Your objective -> Which lines run from the start of the material below through the line containing "9: (289, 155, 6.11)"? Retype them exactly, pictures excluded.

---------- Provided data

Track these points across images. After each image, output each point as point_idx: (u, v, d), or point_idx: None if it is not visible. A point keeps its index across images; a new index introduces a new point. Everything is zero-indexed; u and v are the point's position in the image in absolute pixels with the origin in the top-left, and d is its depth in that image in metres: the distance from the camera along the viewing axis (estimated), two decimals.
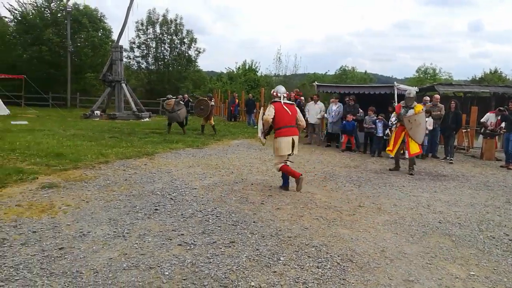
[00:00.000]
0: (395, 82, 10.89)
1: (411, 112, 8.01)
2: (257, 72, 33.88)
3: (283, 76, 30.86)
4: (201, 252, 3.57)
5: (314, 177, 7.26)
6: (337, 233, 4.30)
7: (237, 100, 20.14)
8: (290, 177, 6.09)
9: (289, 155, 6.11)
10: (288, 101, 6.21)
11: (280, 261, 3.47)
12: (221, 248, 3.70)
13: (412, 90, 8.80)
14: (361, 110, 11.36)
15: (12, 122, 14.10)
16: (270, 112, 5.96)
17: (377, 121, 10.48)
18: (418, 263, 3.63)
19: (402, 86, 11.53)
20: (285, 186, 6.14)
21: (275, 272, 3.26)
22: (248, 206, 5.13)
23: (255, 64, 34.36)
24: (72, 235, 3.79)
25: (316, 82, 13.99)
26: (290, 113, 6.02)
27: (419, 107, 8.07)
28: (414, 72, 42.86)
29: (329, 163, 8.93)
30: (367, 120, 10.81)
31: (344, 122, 11.19)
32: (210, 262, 3.36)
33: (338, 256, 3.67)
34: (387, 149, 8.69)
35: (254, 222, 4.49)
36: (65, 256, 3.33)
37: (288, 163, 6.10)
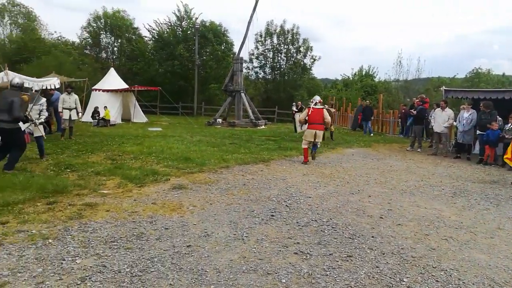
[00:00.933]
0: None
1: None
2: (375, 77, 32.48)
3: (403, 81, 28.94)
4: (317, 263, 3.51)
5: (441, 192, 6.58)
6: (471, 257, 3.80)
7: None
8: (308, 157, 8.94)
9: (314, 140, 8.86)
10: (319, 107, 9.07)
11: (404, 283, 3.20)
12: (338, 261, 3.59)
13: None
14: (500, 118, 9.94)
15: (149, 129, 16.10)
16: (304, 114, 9.18)
17: None
18: None
19: None
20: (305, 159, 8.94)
21: None
22: (365, 219, 4.90)
23: (372, 69, 33.02)
24: (198, 234, 4.11)
25: (444, 86, 12.76)
26: (319, 115, 8.88)
27: None
28: None
29: (459, 177, 8.00)
30: (507, 129, 9.40)
31: (487, 131, 9.88)
32: (327, 275, 3.28)
33: (473, 284, 3.24)
34: (505, 157, 8.04)
35: (372, 237, 4.26)
36: (192, 254, 3.61)
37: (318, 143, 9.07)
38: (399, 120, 16.89)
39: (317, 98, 9.38)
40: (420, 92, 22.56)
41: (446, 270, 3.49)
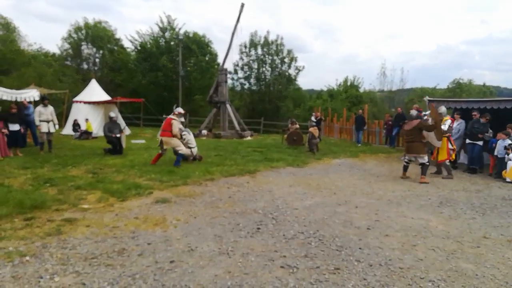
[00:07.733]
0: None
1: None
2: (359, 88, 32.89)
3: (388, 92, 29.38)
4: (304, 277, 3.43)
5: (427, 202, 6.60)
6: (458, 267, 3.78)
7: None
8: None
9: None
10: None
11: None
12: (325, 274, 3.51)
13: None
14: (491, 130, 9.99)
15: (132, 141, 15.83)
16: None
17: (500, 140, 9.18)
18: None
19: None
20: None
21: None
22: (353, 230, 4.85)
23: (357, 80, 33.47)
24: (181, 249, 3.99)
25: (427, 96, 12.95)
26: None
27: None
28: None
29: (445, 186, 8.05)
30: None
31: (493, 139, 9.80)
32: None
33: None
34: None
35: (360, 248, 4.20)
36: (175, 270, 3.49)
37: None
38: (385, 130, 16.99)
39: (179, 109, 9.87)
40: (405, 102, 22.90)
41: (434, 281, 3.45)
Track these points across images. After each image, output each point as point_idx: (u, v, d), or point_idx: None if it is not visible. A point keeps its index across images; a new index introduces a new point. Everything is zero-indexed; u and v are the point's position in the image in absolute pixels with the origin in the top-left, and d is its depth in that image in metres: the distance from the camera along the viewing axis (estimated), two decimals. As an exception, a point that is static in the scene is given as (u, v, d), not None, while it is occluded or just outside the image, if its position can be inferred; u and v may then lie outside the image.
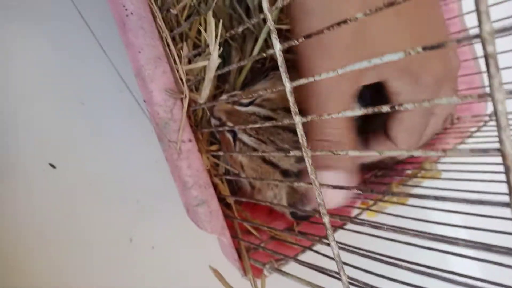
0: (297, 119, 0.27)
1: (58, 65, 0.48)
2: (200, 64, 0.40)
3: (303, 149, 0.27)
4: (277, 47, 0.26)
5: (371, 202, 0.48)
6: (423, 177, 0.51)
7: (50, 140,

--------------------

Reply ->
Track these points across images. After each image, output each point as point_idx: (u, v, d), or point_idx: None if it is not visible. A point keeps its index across images; a new index introduces a new point. Everything is zero-indexed; u and v are the point's position in the image in absolute pixels with the origin in the top-left, and d is its depth in that image in metres: the distance from the camera along the viewing axis (estimated), two decimals.
[00:00.000]
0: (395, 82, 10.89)
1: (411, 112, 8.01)
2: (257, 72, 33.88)
3: (283, 76, 30.86)
4: (201, 252, 3.57)
5: (314, 177, 7.26)
6: (337, 233, 4.30)
7: (237, 100, 20.14)
8: (290, 177, 6.09)
9: (289, 155, 6.11)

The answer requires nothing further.